------ Exercise data ------

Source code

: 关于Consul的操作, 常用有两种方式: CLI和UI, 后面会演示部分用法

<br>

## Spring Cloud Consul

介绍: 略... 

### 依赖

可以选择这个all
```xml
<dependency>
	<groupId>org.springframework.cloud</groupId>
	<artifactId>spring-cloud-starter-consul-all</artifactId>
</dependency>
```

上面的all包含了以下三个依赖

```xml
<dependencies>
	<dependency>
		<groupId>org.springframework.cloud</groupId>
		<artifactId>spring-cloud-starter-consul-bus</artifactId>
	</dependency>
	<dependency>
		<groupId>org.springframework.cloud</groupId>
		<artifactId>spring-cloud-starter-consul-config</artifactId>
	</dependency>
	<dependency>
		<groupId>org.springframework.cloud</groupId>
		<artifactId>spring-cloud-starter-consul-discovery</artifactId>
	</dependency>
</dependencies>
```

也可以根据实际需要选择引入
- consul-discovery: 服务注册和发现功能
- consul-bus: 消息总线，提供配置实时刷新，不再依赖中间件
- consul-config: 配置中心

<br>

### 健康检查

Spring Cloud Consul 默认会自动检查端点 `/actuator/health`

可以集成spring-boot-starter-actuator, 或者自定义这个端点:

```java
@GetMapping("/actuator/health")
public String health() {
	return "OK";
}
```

------

> **Exercise goal**:
From the data above, show each line that contains "artifactId".

> **Task response**:
	<artifactId>spring-cloud-starter-consul-all</artifactId>
		<artifactId>spring-cloud-starter-consul-bus</artifactId>
		<artifactId>spring-cloud-starter-consul-config</artifactId>
		<artifactId>spring-cloud-starter-consul-discovery</artifactId>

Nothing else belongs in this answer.